• **Collected data**:

■ ■ ■ ■ ■ ■ ■

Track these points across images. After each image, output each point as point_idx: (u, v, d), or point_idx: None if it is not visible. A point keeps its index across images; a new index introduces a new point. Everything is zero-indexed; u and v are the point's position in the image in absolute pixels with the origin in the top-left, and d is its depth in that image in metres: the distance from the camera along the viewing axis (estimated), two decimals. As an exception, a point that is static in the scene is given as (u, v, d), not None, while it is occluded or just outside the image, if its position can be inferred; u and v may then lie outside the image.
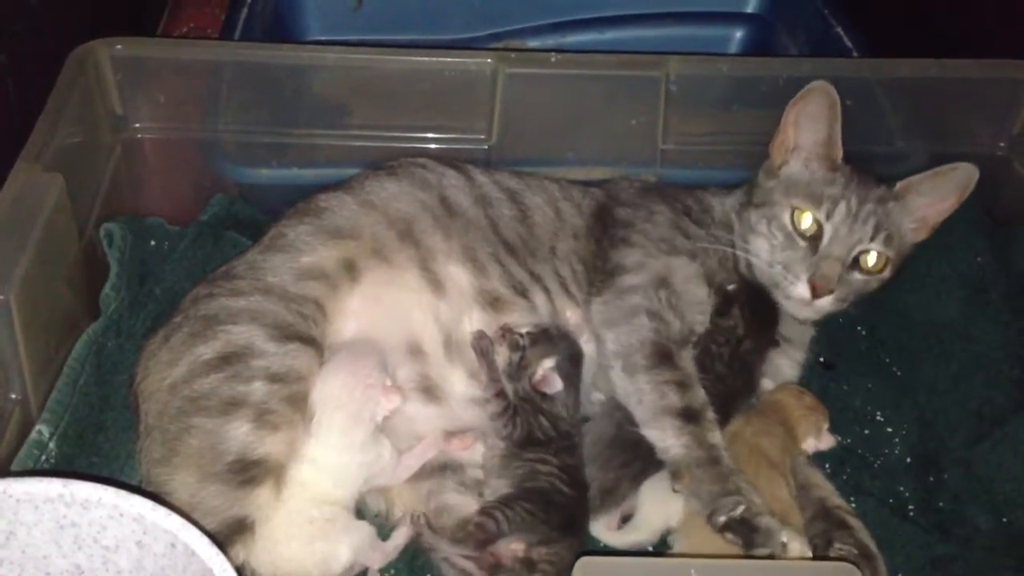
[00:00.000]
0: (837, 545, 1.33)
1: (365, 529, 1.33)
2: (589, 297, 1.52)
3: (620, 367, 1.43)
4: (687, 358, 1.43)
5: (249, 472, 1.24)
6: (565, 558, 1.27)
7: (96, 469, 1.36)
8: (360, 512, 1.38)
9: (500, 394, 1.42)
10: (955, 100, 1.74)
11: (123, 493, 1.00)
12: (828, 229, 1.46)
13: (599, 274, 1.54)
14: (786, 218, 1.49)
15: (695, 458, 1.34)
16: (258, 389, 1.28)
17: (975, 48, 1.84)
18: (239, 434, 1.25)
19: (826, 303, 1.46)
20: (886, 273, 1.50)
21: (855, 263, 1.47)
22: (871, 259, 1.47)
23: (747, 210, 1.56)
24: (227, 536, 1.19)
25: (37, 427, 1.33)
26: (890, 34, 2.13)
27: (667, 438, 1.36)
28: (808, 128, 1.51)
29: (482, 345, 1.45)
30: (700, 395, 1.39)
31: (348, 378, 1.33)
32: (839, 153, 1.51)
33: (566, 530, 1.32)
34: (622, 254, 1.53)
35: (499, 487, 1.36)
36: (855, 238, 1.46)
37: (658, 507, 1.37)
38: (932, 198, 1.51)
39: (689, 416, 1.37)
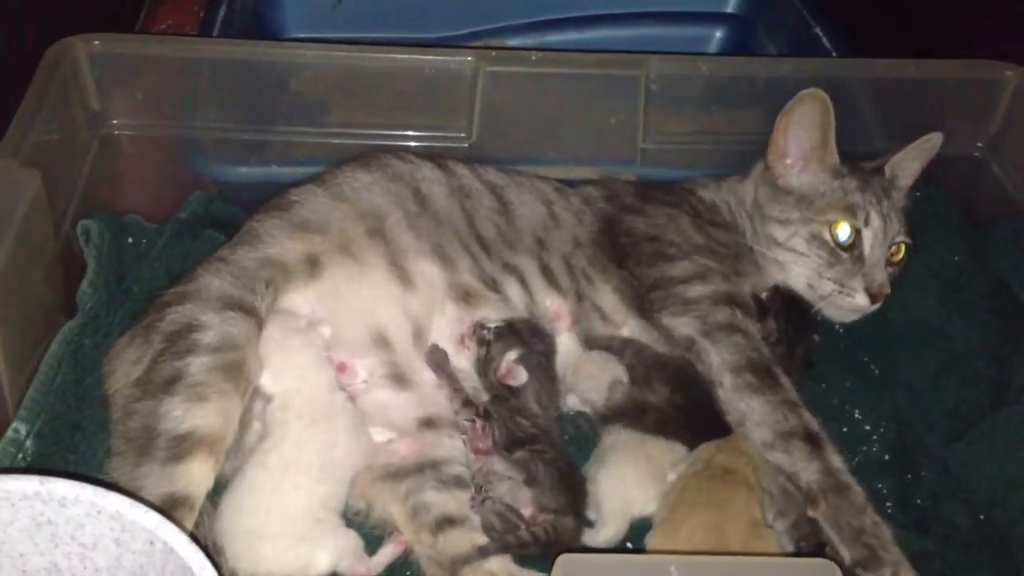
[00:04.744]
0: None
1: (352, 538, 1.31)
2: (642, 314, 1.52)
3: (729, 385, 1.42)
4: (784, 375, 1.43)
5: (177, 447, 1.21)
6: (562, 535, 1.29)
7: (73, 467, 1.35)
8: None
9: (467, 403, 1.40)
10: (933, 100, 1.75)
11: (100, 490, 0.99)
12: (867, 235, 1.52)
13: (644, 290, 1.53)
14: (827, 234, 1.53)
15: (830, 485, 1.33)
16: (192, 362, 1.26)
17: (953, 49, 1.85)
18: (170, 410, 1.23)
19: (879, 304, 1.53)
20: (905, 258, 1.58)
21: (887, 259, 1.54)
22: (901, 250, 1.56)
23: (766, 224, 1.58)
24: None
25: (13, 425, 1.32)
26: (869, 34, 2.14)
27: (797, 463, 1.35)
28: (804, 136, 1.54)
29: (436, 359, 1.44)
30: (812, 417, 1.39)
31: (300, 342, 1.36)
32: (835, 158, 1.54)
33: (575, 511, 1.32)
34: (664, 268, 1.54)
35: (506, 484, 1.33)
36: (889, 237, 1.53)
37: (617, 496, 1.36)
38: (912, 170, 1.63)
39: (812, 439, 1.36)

■ ■ ■ ■ ■ ■ ■

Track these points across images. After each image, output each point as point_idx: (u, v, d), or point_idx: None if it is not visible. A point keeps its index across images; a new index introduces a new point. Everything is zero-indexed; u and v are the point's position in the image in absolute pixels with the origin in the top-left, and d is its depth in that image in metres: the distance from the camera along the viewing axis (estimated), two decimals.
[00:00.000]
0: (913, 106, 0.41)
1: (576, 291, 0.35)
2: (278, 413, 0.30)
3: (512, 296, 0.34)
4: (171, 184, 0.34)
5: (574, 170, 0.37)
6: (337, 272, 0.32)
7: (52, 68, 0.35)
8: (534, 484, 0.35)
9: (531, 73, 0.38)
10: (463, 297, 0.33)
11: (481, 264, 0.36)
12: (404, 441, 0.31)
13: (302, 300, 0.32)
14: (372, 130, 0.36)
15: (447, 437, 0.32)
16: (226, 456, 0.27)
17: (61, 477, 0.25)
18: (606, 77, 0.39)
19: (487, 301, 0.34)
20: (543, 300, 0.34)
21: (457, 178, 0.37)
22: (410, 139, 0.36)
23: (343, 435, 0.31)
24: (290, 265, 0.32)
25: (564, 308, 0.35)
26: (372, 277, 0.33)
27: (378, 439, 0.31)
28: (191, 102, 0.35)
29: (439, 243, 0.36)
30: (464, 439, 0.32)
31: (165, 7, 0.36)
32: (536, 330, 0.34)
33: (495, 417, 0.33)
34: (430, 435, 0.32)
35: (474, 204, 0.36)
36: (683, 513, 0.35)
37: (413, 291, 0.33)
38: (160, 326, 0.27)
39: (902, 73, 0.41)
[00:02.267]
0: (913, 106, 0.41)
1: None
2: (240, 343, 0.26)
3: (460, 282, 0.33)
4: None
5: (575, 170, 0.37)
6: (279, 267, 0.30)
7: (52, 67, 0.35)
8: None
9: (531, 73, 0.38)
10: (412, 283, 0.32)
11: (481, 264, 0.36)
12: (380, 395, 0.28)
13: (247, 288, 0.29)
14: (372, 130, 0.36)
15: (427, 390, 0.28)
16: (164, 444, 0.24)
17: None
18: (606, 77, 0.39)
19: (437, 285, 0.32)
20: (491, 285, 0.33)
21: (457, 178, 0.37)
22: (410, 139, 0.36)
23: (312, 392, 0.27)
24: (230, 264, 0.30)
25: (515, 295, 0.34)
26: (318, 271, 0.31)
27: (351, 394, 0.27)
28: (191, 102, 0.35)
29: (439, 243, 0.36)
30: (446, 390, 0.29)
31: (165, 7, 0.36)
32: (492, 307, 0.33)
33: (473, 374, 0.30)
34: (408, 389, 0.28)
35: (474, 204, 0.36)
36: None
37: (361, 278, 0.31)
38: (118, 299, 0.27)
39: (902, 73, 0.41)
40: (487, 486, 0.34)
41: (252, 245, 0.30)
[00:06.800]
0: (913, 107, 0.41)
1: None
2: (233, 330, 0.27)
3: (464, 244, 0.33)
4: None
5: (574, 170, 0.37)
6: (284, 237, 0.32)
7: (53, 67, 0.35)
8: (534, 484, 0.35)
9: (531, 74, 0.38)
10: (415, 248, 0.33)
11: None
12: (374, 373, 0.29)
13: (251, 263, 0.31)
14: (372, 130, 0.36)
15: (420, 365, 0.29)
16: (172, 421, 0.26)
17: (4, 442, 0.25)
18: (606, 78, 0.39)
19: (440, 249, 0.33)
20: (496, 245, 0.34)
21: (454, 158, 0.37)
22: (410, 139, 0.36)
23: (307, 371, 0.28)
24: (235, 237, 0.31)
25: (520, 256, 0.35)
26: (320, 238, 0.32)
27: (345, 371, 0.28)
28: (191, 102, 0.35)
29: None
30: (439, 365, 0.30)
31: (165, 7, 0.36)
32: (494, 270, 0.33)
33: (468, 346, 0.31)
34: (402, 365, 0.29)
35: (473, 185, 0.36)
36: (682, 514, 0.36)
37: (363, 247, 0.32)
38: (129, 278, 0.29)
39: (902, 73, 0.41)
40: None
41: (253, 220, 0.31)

■ ■ ■ ■ ■ ■ ■

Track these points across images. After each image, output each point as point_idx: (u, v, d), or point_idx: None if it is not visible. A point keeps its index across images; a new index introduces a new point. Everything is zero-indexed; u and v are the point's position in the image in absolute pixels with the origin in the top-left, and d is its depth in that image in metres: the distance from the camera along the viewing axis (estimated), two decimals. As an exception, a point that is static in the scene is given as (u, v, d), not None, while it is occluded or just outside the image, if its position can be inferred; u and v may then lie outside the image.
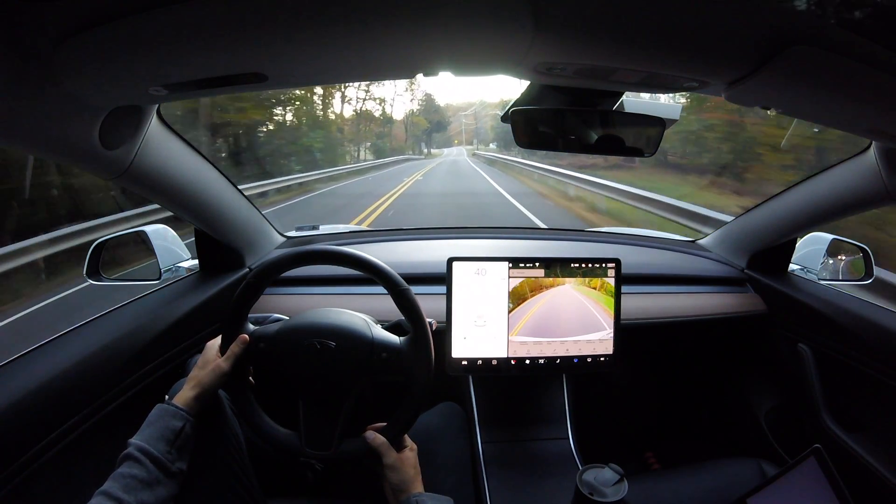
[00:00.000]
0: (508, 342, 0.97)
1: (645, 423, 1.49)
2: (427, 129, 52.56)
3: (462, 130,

■ ■ ■ ■ ■ ■ ■

• **Your objective**: The required answer is the exact run of lines above starting at the line with "18: (239, 434, 1.25)" and ending at the line with "37: (658, 507, 1.37)", with both ends present.

• **Exercise answer**:
18: (239, 434, 1.25)
19: (826, 303, 1.46)
20: (886, 273, 1.50)
21: (855, 263, 1.47)
22: (871, 259, 1.47)
23: (747, 210, 1.56)
24: (227, 536, 1.19)
25: (37, 427, 1.33)
26: (890, 34, 2.13)
27: (667, 438, 1.36)
28: (808, 128, 1.51)
29: (482, 345, 1.45)
30: (700, 395, 1.39)
31: (348, 378, 1.33)
32: (839, 153, 1.51)
33: (566, 530, 1.32)
34: (622, 254, 1.53)
35: (499, 487, 1.36)
36: (855, 238, 1.46)
37: (658, 507, 1.37)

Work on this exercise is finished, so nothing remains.